(WORK INSTRUCTION): Go to the line holding "(214, 375) = (313, 289): apple" in the data below and repeat it exactly, then each line after it up to and including the one holding "(534, 359) = (699, 344): grey". Omit pictures.

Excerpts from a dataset
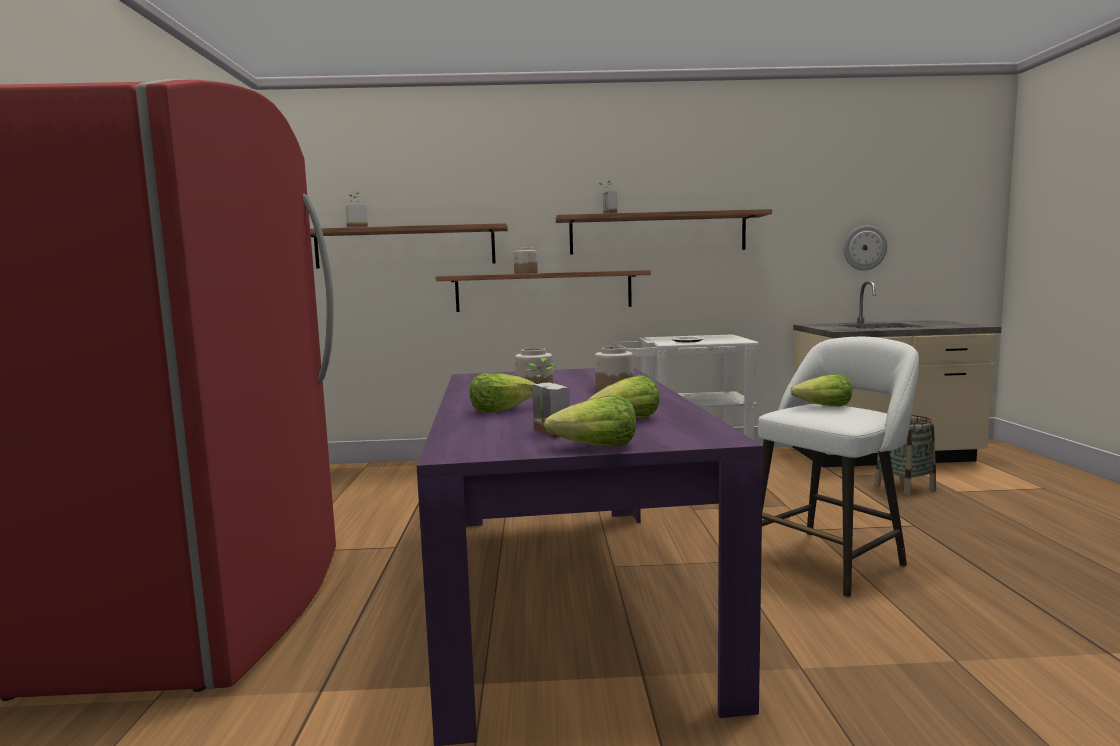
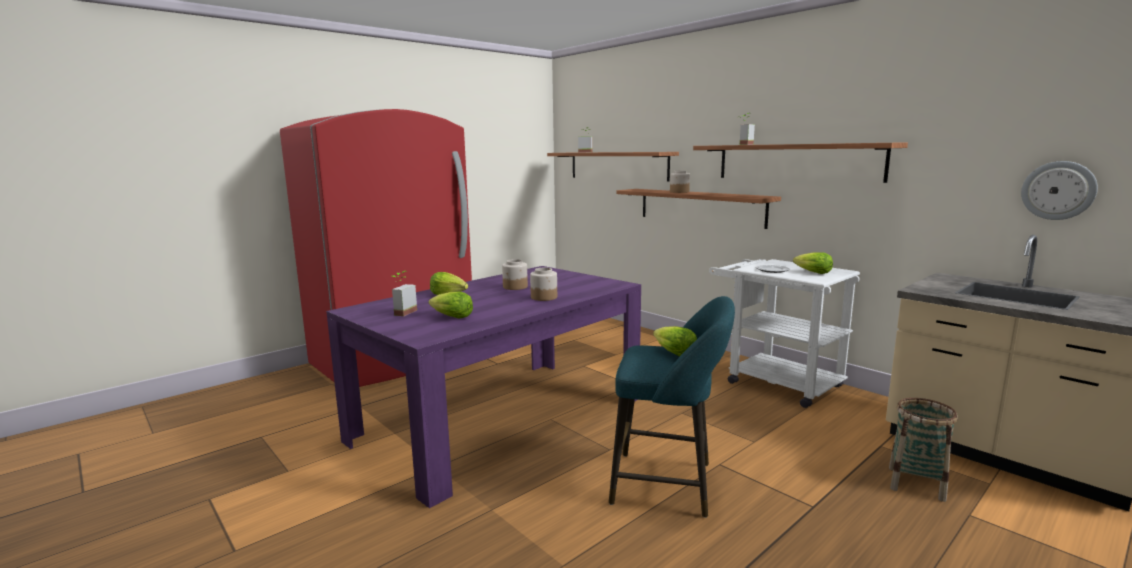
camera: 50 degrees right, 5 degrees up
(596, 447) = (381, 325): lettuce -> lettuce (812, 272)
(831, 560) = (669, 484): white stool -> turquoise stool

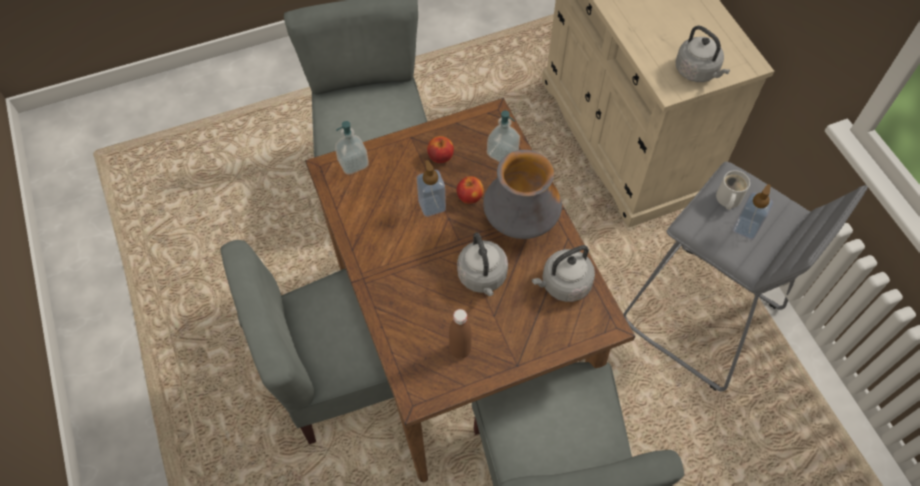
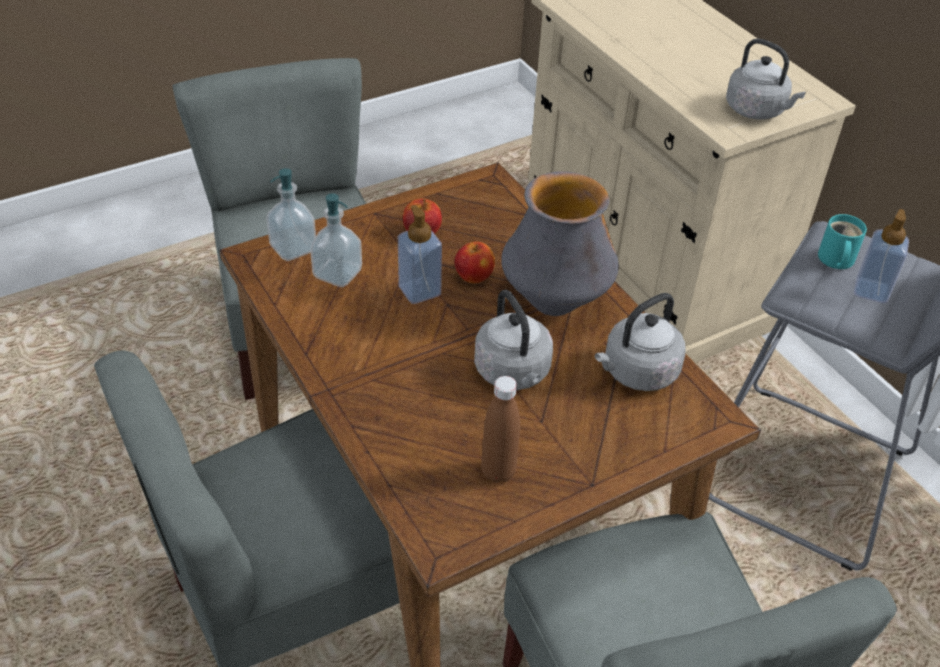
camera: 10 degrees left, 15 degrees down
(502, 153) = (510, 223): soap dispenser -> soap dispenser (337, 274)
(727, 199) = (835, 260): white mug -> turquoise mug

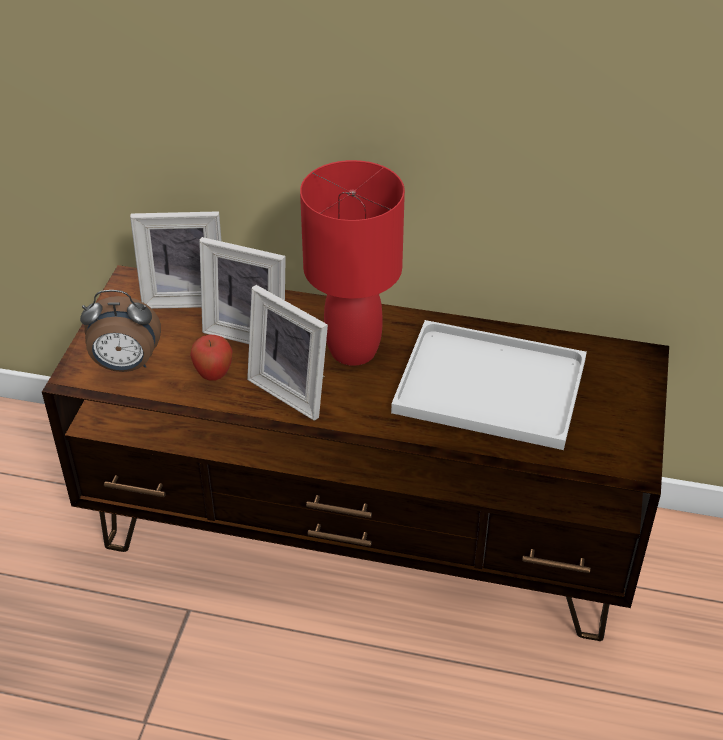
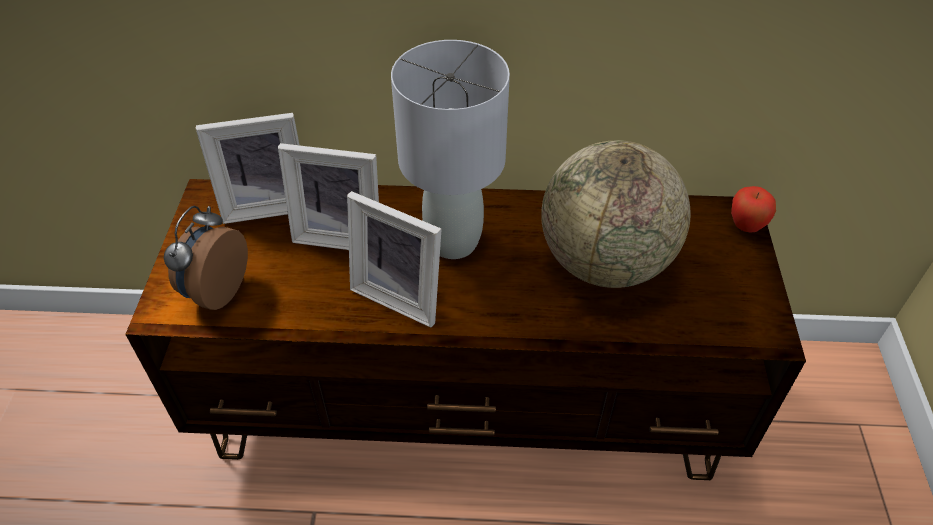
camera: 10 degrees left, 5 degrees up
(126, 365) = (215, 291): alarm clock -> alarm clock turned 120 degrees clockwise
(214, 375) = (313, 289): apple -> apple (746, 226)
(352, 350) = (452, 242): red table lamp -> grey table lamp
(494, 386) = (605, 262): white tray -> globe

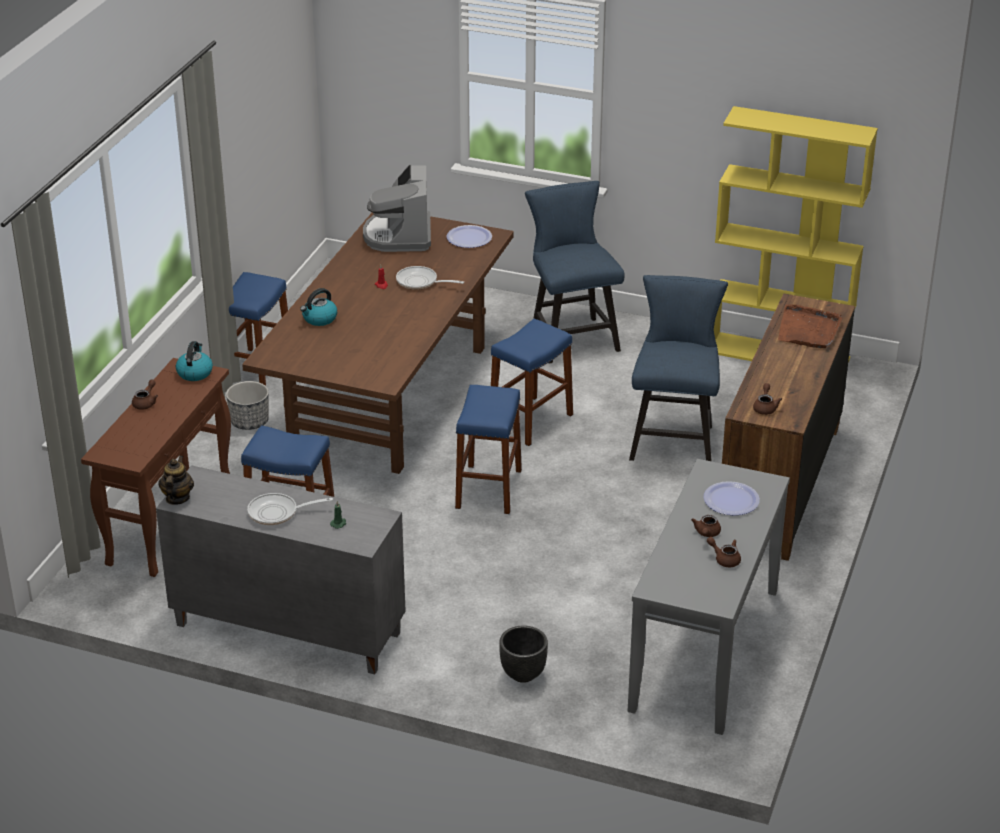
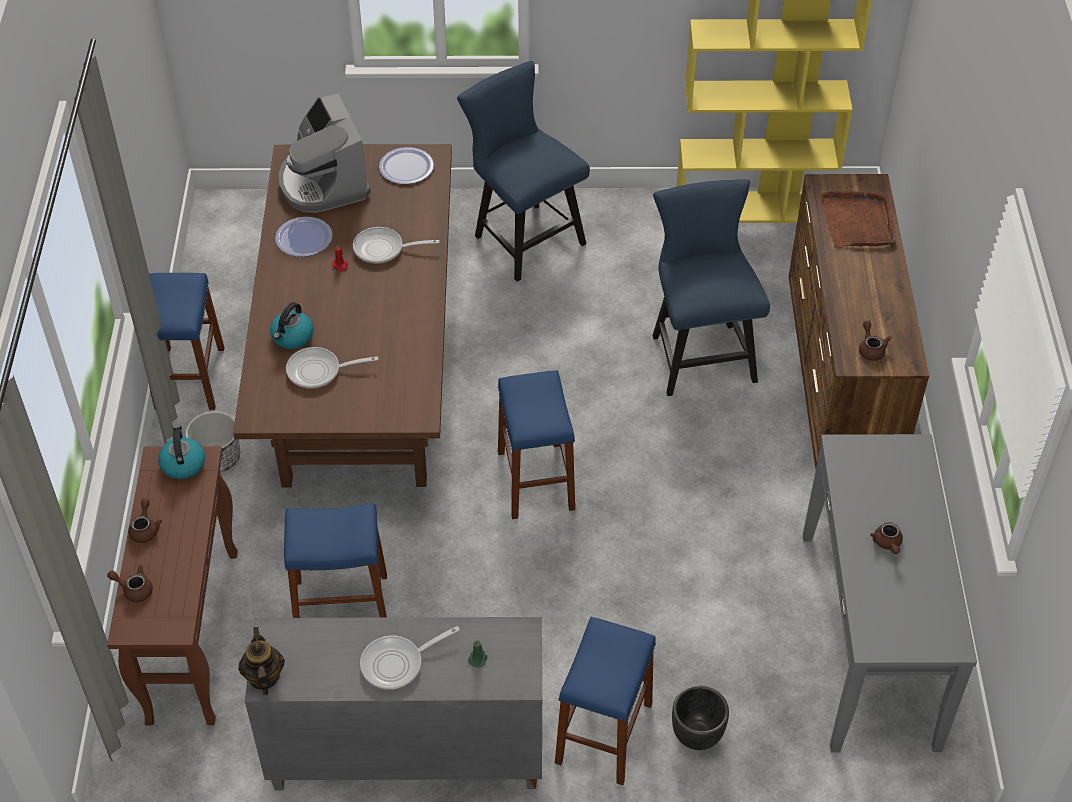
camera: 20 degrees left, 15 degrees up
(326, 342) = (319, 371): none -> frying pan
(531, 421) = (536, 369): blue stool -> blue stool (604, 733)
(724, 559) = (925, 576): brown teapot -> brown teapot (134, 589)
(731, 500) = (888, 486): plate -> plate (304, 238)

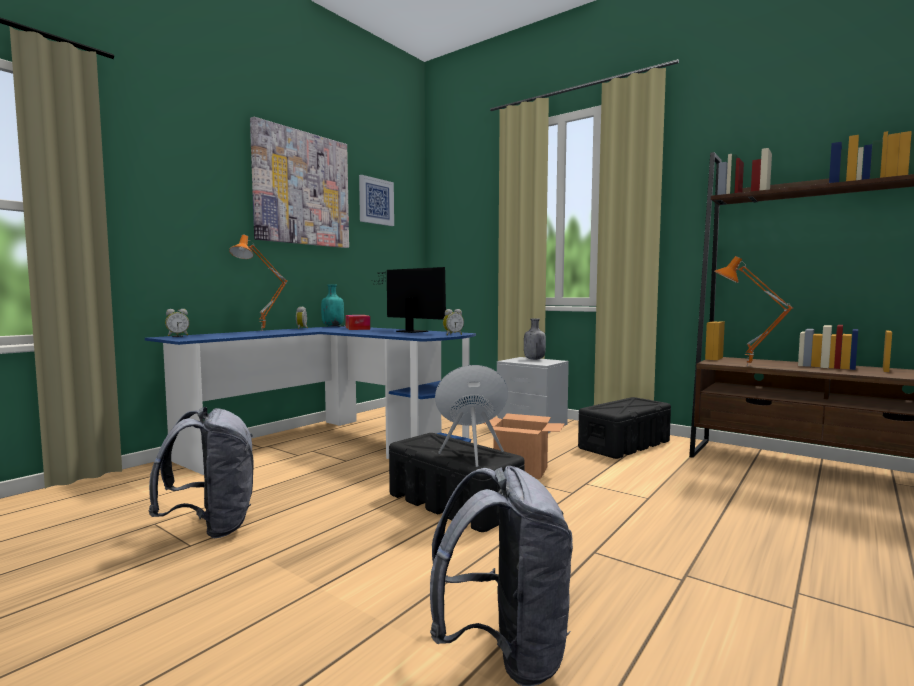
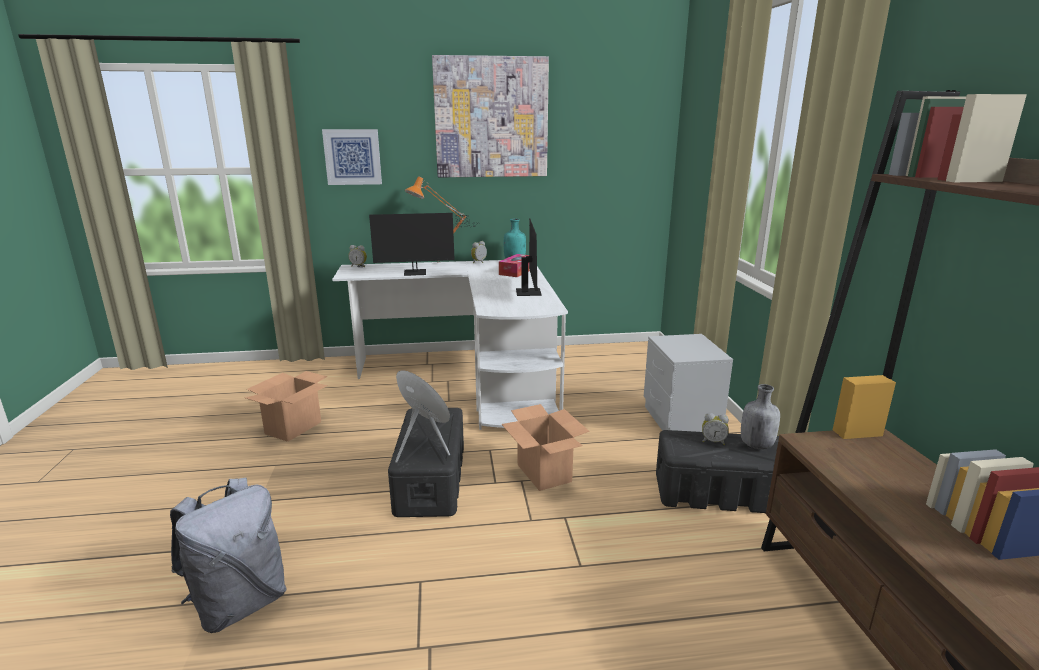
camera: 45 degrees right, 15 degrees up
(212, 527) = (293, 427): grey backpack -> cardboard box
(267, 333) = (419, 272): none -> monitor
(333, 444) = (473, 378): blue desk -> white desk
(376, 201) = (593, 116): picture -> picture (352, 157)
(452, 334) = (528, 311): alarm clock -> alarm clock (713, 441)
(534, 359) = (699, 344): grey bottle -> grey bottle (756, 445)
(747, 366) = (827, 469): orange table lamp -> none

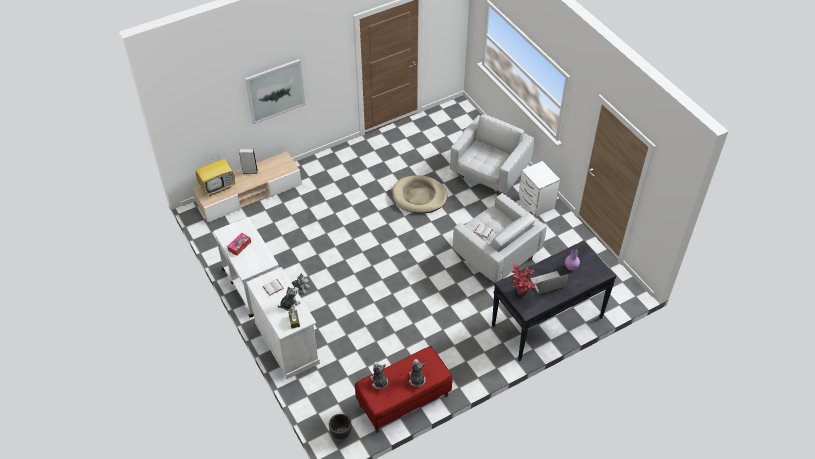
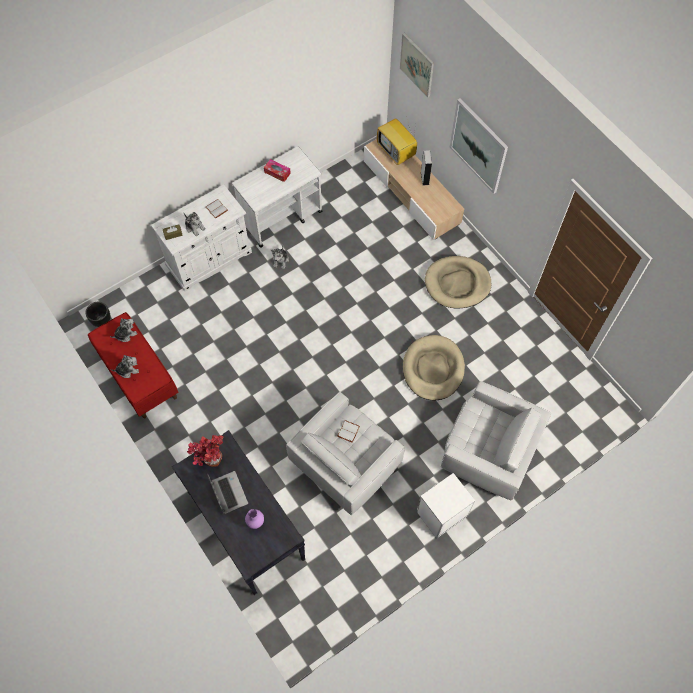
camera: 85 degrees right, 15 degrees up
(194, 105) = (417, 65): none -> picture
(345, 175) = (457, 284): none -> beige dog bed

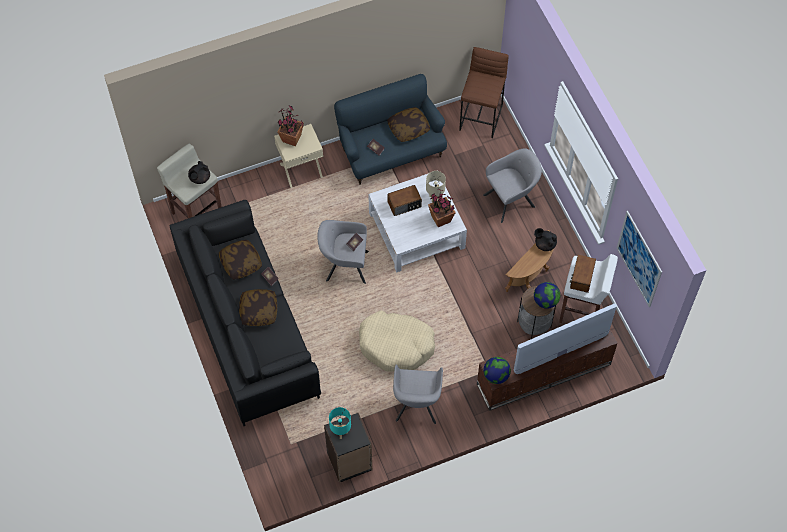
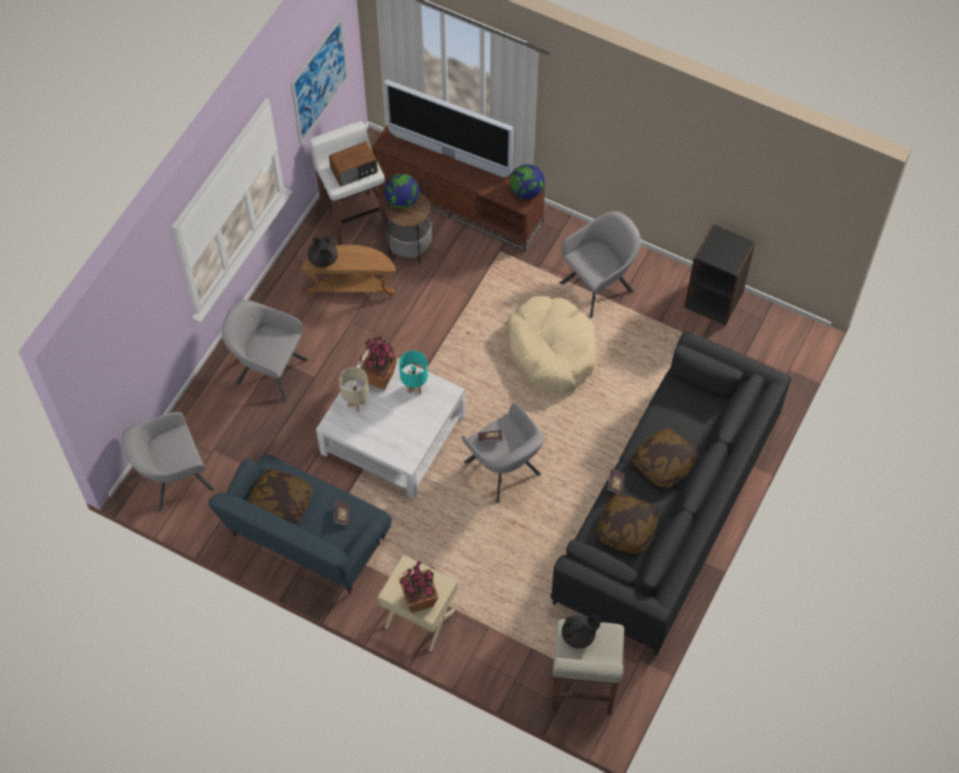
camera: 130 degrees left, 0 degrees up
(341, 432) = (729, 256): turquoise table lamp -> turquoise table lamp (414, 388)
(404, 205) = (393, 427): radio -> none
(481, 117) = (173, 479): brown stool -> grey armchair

(SOLUTION TO THE EXERCISE):
(214, 375) = (313, 289): apple -> apple (746, 226)
(352, 350) = (452, 242): red table lamp -> grey table lamp
(494, 386) = (605, 262): white tray -> globe

camera: 20 degrees left, 15 degrees up
(326, 342) = (319, 371): none -> frying pan
(531, 421) = (536, 369): blue stool -> blue stool (604, 733)
(724, 559) = (925, 576): brown teapot -> brown teapot (134, 589)
(731, 500) = (888, 486): plate -> plate (304, 238)

camera: 45 degrees right, 15 degrees up
(212, 527) = (293, 427): grey backpack -> cardboard box
(267, 333) = (419, 272): none -> monitor
(333, 444) = (473, 378): blue desk -> white desk
(376, 201) = (593, 116): picture -> picture (352, 157)
(452, 334) = (528, 311): alarm clock -> alarm clock (713, 441)
(534, 359) = (699, 344): grey bottle -> grey bottle (756, 445)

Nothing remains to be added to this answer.